Successful companies are meeting this challenge by taking a “customer-back” perspective. Based on a clear understanding of the skills, behaviors, and mindsets the organization requires, these companies identify capability gaps and improvement opportunities across their workforce. Then, instead of offering “one size fits all” training, they design their capability programs based on detailed analysis of the needs of individual learners—while instilling a culture that fosters learning throughout the organization. That involves the application of a few powerful principles.

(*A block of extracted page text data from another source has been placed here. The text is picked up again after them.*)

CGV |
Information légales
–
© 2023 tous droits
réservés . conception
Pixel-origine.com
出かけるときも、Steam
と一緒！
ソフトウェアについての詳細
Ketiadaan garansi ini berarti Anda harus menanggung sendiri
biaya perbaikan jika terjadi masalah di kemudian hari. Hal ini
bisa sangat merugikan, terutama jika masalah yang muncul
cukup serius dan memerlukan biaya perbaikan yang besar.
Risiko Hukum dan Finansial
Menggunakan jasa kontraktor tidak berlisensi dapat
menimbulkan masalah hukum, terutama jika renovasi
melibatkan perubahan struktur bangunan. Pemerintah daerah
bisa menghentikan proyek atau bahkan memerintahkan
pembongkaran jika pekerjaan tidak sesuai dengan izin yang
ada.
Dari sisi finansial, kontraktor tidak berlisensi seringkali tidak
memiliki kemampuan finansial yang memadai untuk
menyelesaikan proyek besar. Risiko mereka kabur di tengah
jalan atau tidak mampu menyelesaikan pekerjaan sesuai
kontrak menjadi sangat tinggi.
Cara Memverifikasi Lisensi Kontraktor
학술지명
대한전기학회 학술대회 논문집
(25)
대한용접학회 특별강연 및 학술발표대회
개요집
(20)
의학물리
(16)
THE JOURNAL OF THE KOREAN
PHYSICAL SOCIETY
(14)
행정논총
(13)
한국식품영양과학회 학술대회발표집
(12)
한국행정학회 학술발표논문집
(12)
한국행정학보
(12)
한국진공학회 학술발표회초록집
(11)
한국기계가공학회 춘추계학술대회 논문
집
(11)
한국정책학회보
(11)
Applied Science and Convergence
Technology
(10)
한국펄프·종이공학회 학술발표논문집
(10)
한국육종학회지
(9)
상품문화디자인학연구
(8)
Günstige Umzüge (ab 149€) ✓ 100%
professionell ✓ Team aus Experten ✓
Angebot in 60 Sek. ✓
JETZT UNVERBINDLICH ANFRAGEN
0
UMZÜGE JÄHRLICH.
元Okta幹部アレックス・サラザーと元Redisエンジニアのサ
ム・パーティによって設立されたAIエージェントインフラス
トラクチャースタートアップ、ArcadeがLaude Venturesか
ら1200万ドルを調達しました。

The T-shaped skills profile
For any given role, some skill requirements are universal. Every team member may need to be comfortable working with data, or solving problems in a structured way, for example. Beyond those basics, however, they will also want to develop a deeper understanding of topics that allow them to make a real difference in their job. That could be the application of machine learning to optimize a specific industrial process, or how to design in sustainability into products and services. The result is a T-shaped skills profile, with a broad set of generally applicable skills, supplemented by a spike of specific expertise (exhibit). An effective capability program must be able to deliver both sets of skills, and the business needs to keep track of where those spikes of specialist knowledge are within its workforce.
Learning on demand
People learn faster and remember more when the content seems relevant and directly applicable to their jobs. When the pandemic forced millions of staff to work from home last year, most quickly became adept at the use of remote collaboration tools. Successful capability-building programs allow staff to access training when they need it, for example through frequent scheduled courses, apps, or video-on-demand services.
Multiple delivery formats
With so much ground to cover, companies can’t rely on traditional classroom-based learning as their sole way of imparting new skills. Leading organizations are employing a mix of learning approaches. They offer self-service formats such as podcasts, videos (some mimicking popular viral-video formats), and e-learning modules; run instructor-led virtual sessions via webcast or video-conferencing platforms; and provide multiday intensive courses that involve both intensive learning and valuable network-building opportunities.
There’s a lot to do, but companies don’t need to do it all themselves. The strongest capability-building programs draw upon a range of resources, including brick-and-mortar academic institutions, specialist online universities, and commercial training providers. Supplemented by bespoke in-house content, these options can give an organization the building blocks it needs to create a unique classroom for every employee.